Tuesday, June 06, 2006

Team Awesome does San Diego

So I ran this marathon on Sunday. But before I really get into it, here's a little back story on how this came to pass:

My friend Becky and I decided back in February that we would raise money for the Leukemia and Lymphoma Society and train for this marathon with their program, Team in Training. At the time it seemed like a brilliant plan: raise money for a good cause and have a structured group setting to make sure you're doing all the training to get you ready to run 26.2 miles. There was, however, one thing that we could not have expected about Team in Training that made it kind of scary (and in my book akin to Chinese Water Torture):

The pep factor.

I've never met so many happy, peppy people in my life. Like abnormally happy and peppy. "Should-have-been-hired-to-work-at-Disneyland" kind of happy. "Got-kicked-off-the-cheerleading-squad-for-being-over-the-top" kind of peppy.

And let me just be clear. I do not do peppy. I was a cheerleader in high school, and I am very sure I used up an entire lifetime's worth of peppy cheer in those three and a half years. There is literally none left. I CANNOT handle peppy. Or cheesy. Or any type of "too sincere for its own good" sacharine sweetness. This is why I hate musicals, and a cappela groups and movement songs. And it is also why I HATE Team In Training.

So we show up for Team in Training and it's all chanting and cheering and clapping and "GOOOOOO TEAM!" all over the place. This is bad enough for me. But then they tell us that we're going to have to come up with a team name. I can feel myself starting to cringe as I look desperately for an exit from this cornball filled hell. After a brief flirtation with the name Team Outstanding (and I hope you don't think I'm kidding) we finally settle on Team Balance. I quietly retch in the corner. Privately, to Becky and to my other friends, I decide to refer to the crazies as Team Awesome. (This is, of course, ironic.)

Becky and I start going to the team workouts. I don't last long with this. Every time I go, I can feel the "Go Team" and "East Bay ROCKS" chanting, the Team Balance name, the super-excited, happy and energized people who just can't wait to bust out some jazz hands eating away at the core of my very cynical soul. This is not acceptable. I decide to train on my own. Because really, when given a choice between revolting peppiness and running 20 miles by myself--hell, given the choice between peppy and just about anything else--peppy is going to lose.

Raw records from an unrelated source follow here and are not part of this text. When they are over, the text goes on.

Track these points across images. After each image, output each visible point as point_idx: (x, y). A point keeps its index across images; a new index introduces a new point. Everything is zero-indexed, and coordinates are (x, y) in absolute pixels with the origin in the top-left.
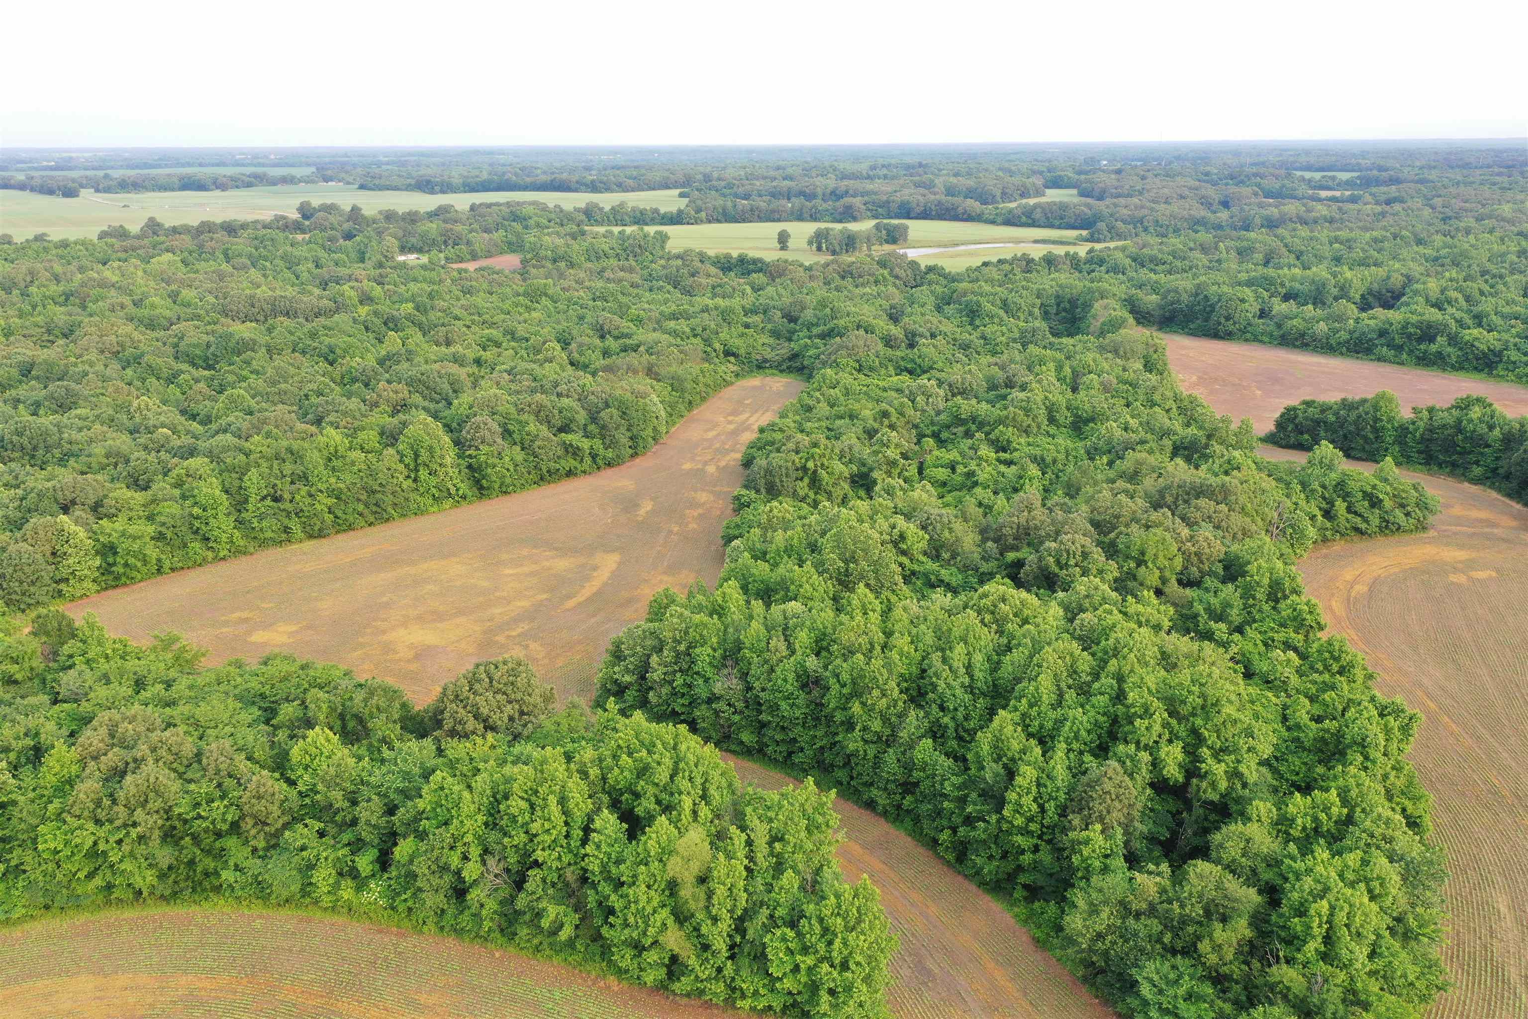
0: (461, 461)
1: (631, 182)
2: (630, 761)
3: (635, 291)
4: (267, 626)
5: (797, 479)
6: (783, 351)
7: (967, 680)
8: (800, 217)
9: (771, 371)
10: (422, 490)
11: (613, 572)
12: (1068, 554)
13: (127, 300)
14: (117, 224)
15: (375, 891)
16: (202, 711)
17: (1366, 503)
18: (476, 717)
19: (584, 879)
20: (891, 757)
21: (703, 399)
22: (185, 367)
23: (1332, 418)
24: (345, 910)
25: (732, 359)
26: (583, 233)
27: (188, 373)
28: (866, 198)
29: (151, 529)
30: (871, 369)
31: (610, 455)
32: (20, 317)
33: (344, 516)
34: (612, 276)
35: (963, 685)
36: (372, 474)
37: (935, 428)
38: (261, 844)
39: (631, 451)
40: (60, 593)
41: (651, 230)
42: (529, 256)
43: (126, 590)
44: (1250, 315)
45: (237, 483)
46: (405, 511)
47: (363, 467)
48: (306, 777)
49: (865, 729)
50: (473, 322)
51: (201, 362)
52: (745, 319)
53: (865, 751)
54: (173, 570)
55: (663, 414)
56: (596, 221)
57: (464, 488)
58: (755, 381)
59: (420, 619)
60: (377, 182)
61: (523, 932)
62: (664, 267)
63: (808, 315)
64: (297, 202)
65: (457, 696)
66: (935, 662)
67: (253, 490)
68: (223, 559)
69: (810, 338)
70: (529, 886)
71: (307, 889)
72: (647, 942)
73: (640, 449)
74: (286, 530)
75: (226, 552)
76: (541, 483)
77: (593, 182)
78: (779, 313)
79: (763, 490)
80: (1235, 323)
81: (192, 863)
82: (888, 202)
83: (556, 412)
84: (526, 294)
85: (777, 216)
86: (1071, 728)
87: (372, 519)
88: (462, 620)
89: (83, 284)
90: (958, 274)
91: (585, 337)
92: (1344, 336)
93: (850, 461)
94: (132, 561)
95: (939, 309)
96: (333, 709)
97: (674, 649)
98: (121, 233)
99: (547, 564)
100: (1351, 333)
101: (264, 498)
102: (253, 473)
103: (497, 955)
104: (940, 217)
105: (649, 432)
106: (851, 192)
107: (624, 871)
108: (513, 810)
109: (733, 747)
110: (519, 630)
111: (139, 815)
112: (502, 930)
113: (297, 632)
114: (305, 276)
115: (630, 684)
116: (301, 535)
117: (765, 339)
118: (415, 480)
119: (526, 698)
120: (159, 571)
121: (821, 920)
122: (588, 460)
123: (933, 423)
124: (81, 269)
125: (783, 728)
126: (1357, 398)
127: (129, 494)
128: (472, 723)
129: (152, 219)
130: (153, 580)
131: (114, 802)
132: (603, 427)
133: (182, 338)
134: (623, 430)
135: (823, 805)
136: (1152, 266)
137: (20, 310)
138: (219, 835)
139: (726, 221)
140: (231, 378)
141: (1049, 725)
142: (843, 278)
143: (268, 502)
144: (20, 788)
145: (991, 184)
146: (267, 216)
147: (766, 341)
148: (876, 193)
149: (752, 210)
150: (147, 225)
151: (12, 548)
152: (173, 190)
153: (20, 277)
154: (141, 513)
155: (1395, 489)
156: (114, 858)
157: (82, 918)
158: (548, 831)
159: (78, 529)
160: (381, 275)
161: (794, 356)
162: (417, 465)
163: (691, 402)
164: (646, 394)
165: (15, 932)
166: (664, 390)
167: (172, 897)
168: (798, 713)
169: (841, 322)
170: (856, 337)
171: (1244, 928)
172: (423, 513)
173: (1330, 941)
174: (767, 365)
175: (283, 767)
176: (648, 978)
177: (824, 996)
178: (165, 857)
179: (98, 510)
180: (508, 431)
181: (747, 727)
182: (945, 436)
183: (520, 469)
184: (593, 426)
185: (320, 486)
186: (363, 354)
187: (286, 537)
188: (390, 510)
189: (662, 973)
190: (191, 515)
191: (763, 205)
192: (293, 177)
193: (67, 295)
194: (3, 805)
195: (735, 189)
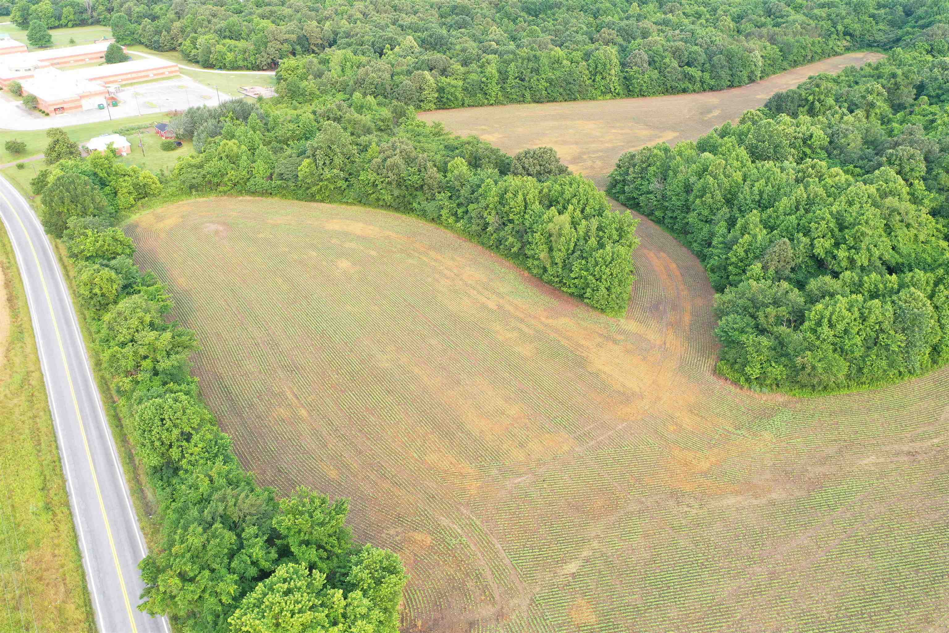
0: (621, 74)
5: (799, 106)
9: (876, 49)
10: (596, 86)
12: (897, 158)
15: (461, 223)
21: (809, 61)
22: (522, 14)
24: (450, 228)
25: (848, 38)
29: (460, 83)
30: (940, 52)
31: (714, 84)
33: (552, 94)
36: (570, 73)
38: (430, 197)
39: (729, 83)
40: (420, 107)
43: (448, 111)
45: (505, 69)
46: (585, 96)
47: (568, 69)
48: (450, 175)
49: (700, 214)
52: (874, 11)
54: (469, 106)
55: (761, 63)
57: (619, 89)
58: (859, 54)
61: (502, 247)
63: (921, 11)
65: (519, 158)
67: (511, 73)
68: (492, 105)
69: (914, 27)
70: (506, 228)
71: (440, 216)
72: (537, 257)
73: (736, 83)
74: (523, 96)
75: (493, 102)
76: (666, 93)
78: (901, 8)
81: (404, 197)
83: (687, 53)
87: (566, 97)
91: (757, 15)
94: (449, 97)
97: (640, 166)
99: (637, 131)
102: (512, 65)
103: (492, 254)
107: (535, 227)
108: (507, 197)
109: (653, 218)
111: (390, 174)
112: (496, 246)
113: (501, 138)
116: (530, 99)
117: (882, 26)
118: (594, 81)
120: (463, 105)
125: (672, 210)
127: (460, 67)
130: (460, 109)
131: (384, 168)
132: (713, 66)
134: (726, 69)
135: (631, 224)
138: (416, 189)
143: (517, 80)
144: (359, 157)
151: (404, 82)
154: (461, 77)
156: (379, 187)
158: (516, 208)
159: (431, 78)
161: (897, 40)
162: (596, 73)
163: (795, 61)
164: (754, 50)
165: (349, 207)
166: (773, 50)
167: (397, 209)
168: (679, 203)
169: (938, 17)
170: (938, 28)
171: (783, 311)
172: (594, 99)
173: (819, 323)
174: (875, 44)
175: (444, 170)
176: (535, 272)
177: (589, 290)
178: (396, 193)
179: (444, 72)
180: (654, 61)
181: (660, 209)
182: (942, 98)
183: (654, 83)
184: (708, 64)
185: (543, 76)
186: (614, 14)
187: (522, 100)
188: (577, 94)
189: (541, 272)
190: (481, 81)
194: (353, 162)
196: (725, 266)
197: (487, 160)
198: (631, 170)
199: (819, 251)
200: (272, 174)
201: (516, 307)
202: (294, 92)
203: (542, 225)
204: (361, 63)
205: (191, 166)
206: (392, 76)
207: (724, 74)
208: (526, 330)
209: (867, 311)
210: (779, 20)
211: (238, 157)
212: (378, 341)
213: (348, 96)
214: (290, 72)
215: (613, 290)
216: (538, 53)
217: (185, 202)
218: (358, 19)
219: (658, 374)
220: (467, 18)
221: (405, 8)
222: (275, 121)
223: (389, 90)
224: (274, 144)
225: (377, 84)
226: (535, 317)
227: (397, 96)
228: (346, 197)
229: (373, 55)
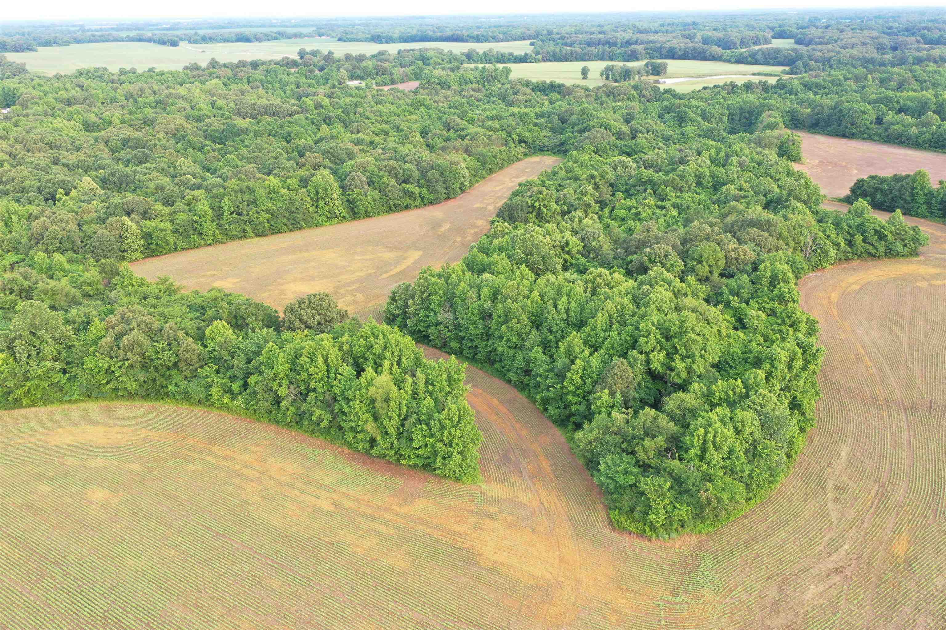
0: (343, 197)
2: (364, 342)
3: (477, 103)
4: (223, 278)
5: (528, 212)
6: (556, 141)
7: (565, 317)
8: (596, 58)
9: (547, 153)
11: (416, 260)
12: (656, 256)
13: (188, 106)
14: (193, 62)
15: (240, 401)
16: (168, 311)
17: (876, 237)
18: (301, 320)
19: (335, 400)
20: (520, 356)
21: (501, 168)
22: (208, 142)
23: (885, 187)
24: (226, 409)
25: (523, 145)
27: (210, 146)
28: (646, 46)
29: (169, 226)
30: (604, 152)
31: (432, 198)
32: (130, 114)
33: (276, 225)
34: (466, 94)
35: (562, 319)
36: (292, 202)
37: (627, 187)
38: (188, 375)
39: (445, 196)
40: (124, 258)
41: (500, 66)
42: (424, 82)
43: (158, 258)
44: (868, 122)
45: (218, 204)
46: (310, 224)
47: (287, 198)
48: (212, 344)
49: (508, 341)
50: (376, 120)
52: (536, 121)
53: (508, 352)
54: (183, 249)
55: (467, 175)
56: (473, 60)
57: (344, 212)
58: (536, 159)
59: (303, 279)
60: (348, 37)
61: (305, 422)
62: (499, 89)
63: (574, 118)
64: (297, 49)
65: (292, 310)
67: (226, 208)
68: (210, 245)
69: (573, 133)
70: (308, 400)
71: (209, 396)
72: (359, 429)
73: (451, 195)
74: (244, 231)
75: (211, 241)
76: (390, 212)
77: (477, 35)
78: (556, 117)
79: (507, 218)
80: (857, 127)
81: (154, 380)
82: (661, 48)
83: (401, 171)
84: (412, 105)
86: (610, 342)
87: (291, 227)
88: (325, 281)
89: (167, 96)
90: (683, 94)
91: (438, 129)
92: (928, 136)
93: (564, 204)
94: (160, 242)
95: (660, 116)
96: (230, 313)
97: (421, 296)
98: (196, 67)
99: (380, 255)
100: (933, 134)
102: (227, 199)
103: (293, 433)
104: (695, 58)
105: (457, 185)
106: (639, 42)
107: (349, 394)
108: (302, 362)
109: (447, 350)
110: (354, 287)
111: (130, 355)
112: (297, 422)
113: (238, 282)
114: (288, 92)
115: (399, 314)
116: (252, 234)
118: (317, 207)
119: (328, 313)
120: (176, 249)
121: (440, 421)
122: (418, 200)
123: (626, 184)
124: (168, 88)
126: (904, 174)
127: (162, 207)
128: (298, 324)
129: (213, 59)
130: (173, 254)
131: (119, 349)
132: (428, 181)
133: (209, 127)
134: (441, 183)
135: (459, 370)
136: (816, 90)
137: (130, 110)
138: (169, 368)
139: (555, 61)
140: (231, 149)
141: (600, 340)
142: (608, 96)
143: (234, 215)
144: (77, 339)
145: (734, 36)
146: (278, 57)
147: (547, 134)
148: (654, 42)
149: (571, 54)
150: (210, 63)
151: (100, 232)
152: (232, 42)
153: (135, 92)
154: (167, 218)
155: (898, 229)
156: (116, 374)
157: (105, 403)
158: (317, 374)
159: (132, 224)
160: (332, 93)
161: (562, 144)
162: (318, 199)
163: (490, 169)
164: (459, 163)
165: (74, 406)
166: (472, 161)
167: (146, 397)
168: (478, 332)
169: (591, 123)
170: (597, 132)
171: (661, 441)
172: (320, 226)
173: (704, 450)
174: (546, 149)
175: (201, 338)
176: (360, 447)
177: (439, 459)
178: (142, 376)
179: (145, 215)
180: (372, 181)
181: (454, 339)
182: (632, 191)
183: (377, 203)
184: (423, 180)
185: (263, 208)
186: (306, 137)
187: (244, 235)
188: (302, 223)
189: (367, 445)
190: (193, 220)
191: (579, 50)
192: (301, 34)
193: (157, 102)
194: (70, 347)
195: (566, 40)
196: (561, 396)
197: (254, 318)
198: (410, 302)
199: (656, 365)
201: (357, 500)
203: (359, 390)
204: (31, 214)
206: (79, 225)
207: (440, 187)
208: (383, 529)
209: (740, 425)
210: (462, 133)
212: (196, 606)
213: (22, 256)
215: (468, 453)
216: (251, 184)
218: (4, 161)
219: (559, 547)
220: (147, 151)
221: (63, 144)
223: (78, 242)
225: (62, 238)
226: (386, 509)
227: (92, 249)
228: (69, 394)
229: (43, 203)
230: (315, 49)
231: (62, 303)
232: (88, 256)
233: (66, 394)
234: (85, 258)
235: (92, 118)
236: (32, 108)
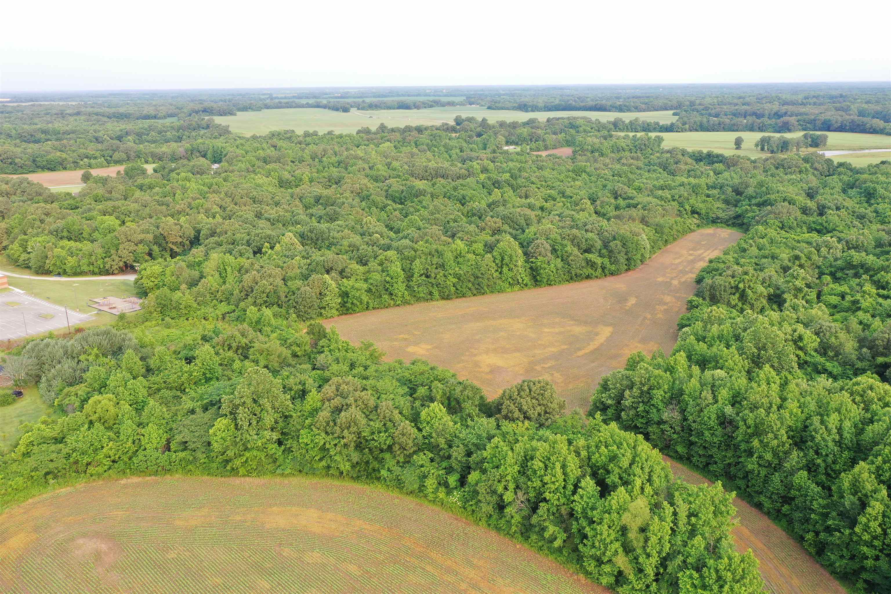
0: (526, 264)
1: (643, 106)
2: (606, 450)
3: (639, 172)
4: (416, 344)
5: (731, 294)
6: (731, 213)
7: (837, 438)
8: (751, 129)
9: (721, 225)
10: (503, 278)
11: (607, 338)
13: (366, 166)
14: (366, 127)
15: (456, 497)
16: (380, 384)
18: (520, 410)
19: (571, 514)
20: (776, 478)
21: (675, 239)
22: (390, 202)
24: (440, 504)
25: (696, 216)
26: (611, 136)
27: (392, 205)
28: (799, 117)
29: (365, 286)
30: (790, 228)
31: (613, 268)
32: (317, 173)
33: (461, 289)
34: (625, 162)
35: (834, 440)
36: (478, 267)
37: (833, 270)
38: (402, 460)
39: (626, 267)
40: (321, 314)
41: (653, 135)
42: (577, 149)
43: (351, 316)
45: (409, 266)
46: (493, 289)
47: (474, 263)
48: (427, 428)
49: (760, 457)
50: (542, 185)
51: (398, 201)
52: (707, 192)
53: (759, 471)
54: (374, 308)
55: (648, 246)
56: (619, 129)
57: (527, 280)
58: (709, 230)
59: (495, 350)
60: (497, 105)
61: (534, 537)
62: (658, 158)
63: (750, 191)
64: (454, 116)
65: (511, 397)
66: (815, 423)
67: (416, 270)
68: (398, 305)
69: (750, 205)
70: (540, 512)
71: (422, 488)
72: (605, 559)
73: (632, 267)
74: (431, 293)
75: (400, 302)
76: (571, 281)
77: (620, 105)
78: (730, 189)
79: (708, 299)
81: (367, 463)
82: (815, 120)
83: (584, 240)
84: (574, 171)
85: (736, 128)
87: (475, 292)
88: (517, 354)
89: (347, 157)
90: (861, 169)
91: (606, 197)
93: (769, 286)
94: (355, 301)
95: (844, 191)
96: (444, 394)
97: (640, 389)
98: (367, 131)
99: (569, 328)
101: (421, 275)
102: (417, 262)
103: (518, 547)
104: (852, 130)
105: (639, 256)
106: (789, 113)
107: (596, 515)
108: (536, 467)
109: (671, 454)
110: (549, 365)
111: (346, 433)
112: (522, 534)
113: (430, 349)
114: (454, 156)
115: (611, 405)
116: (438, 297)
117: (720, 204)
118: (500, 273)
119: (549, 404)
120: (367, 308)
121: (717, 571)
122: (600, 270)
123: (831, 266)
124: (347, 149)
125: (705, 448)
127: (358, 267)
128: (517, 414)
129: (382, 124)
130: (364, 313)
131: (335, 424)
132: (611, 251)
133: (390, 187)
134: (622, 254)
135: (726, 500)
137: (318, 169)
138: (382, 451)
139: (702, 131)
140: (412, 209)
142: (777, 168)
144: (294, 410)
146: (438, 123)
147: (720, 206)
148: (806, 114)
149: (719, 124)
150: (380, 127)
151: (303, 289)
152: (394, 109)
153: (320, 152)
154: (362, 277)
156: (332, 453)
157: (315, 480)
158: (553, 483)
159: (333, 282)
160: (494, 157)
161: (738, 217)
162: (502, 264)
163: (667, 241)
164: (639, 234)
165: (286, 480)
166: (651, 232)
167: (357, 478)
168: (715, 440)
169: (772, 197)
170: (781, 207)
172: (503, 292)
174: (719, 221)
175: (415, 419)
176: (602, 580)
178: (356, 457)
179: (342, 273)
180: (555, 249)
181: (681, 442)
182: (840, 275)
183: (560, 272)
184: (605, 250)
185: (450, 271)
186: (479, 200)
187: (430, 297)
188: (485, 288)
189: (612, 580)
190: (385, 281)
191: (727, 121)
192: (454, 102)
193: (339, 163)
194: (286, 417)
195: (710, 111)
197: (469, 402)
198: (627, 393)
200: (168, 441)
202: (165, 305)
203: (608, 513)
204: (242, 266)
205: (44, 441)
206: (284, 280)
210: (631, 201)
211: (117, 420)
213: (233, 307)
214: (153, 279)
216: (438, 247)
217: (37, 499)
218: (216, 213)
220: (337, 209)
221: (265, 199)
222: (160, 358)
223: (283, 298)
224: (165, 393)
225: (269, 293)
227: (295, 304)
228: (282, 467)
229: (252, 256)
230: (471, 116)
231: (276, 365)
232: (291, 311)
233: (279, 466)
234: (287, 313)
235: (286, 175)
236: (237, 165)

I stayed aloof and removed up to the day that we all flew down to San Diego. And then something terrible happened. I got trapped on a plane with Team Awesome. And they were in prime form. Most of them were wearing their Team gear, and as soon as the flight attendant had finished the flight safety speech, the chanting began. And then singing: "We are the Champions." "We Will Rock You." God knows what else because by then I was curled in the fetal position in my seat, rocking and covering my ears while screaming "I can't hear you, I can't hear you."

Ok that's a lie.

But the chanting and the singing is not.

1 comments:

M!r&a said...

I'm going to miss stories about Team Awesome. Can we just start calling our group Team Awesome, despite the fact that we are not peppy and of the chanting sort?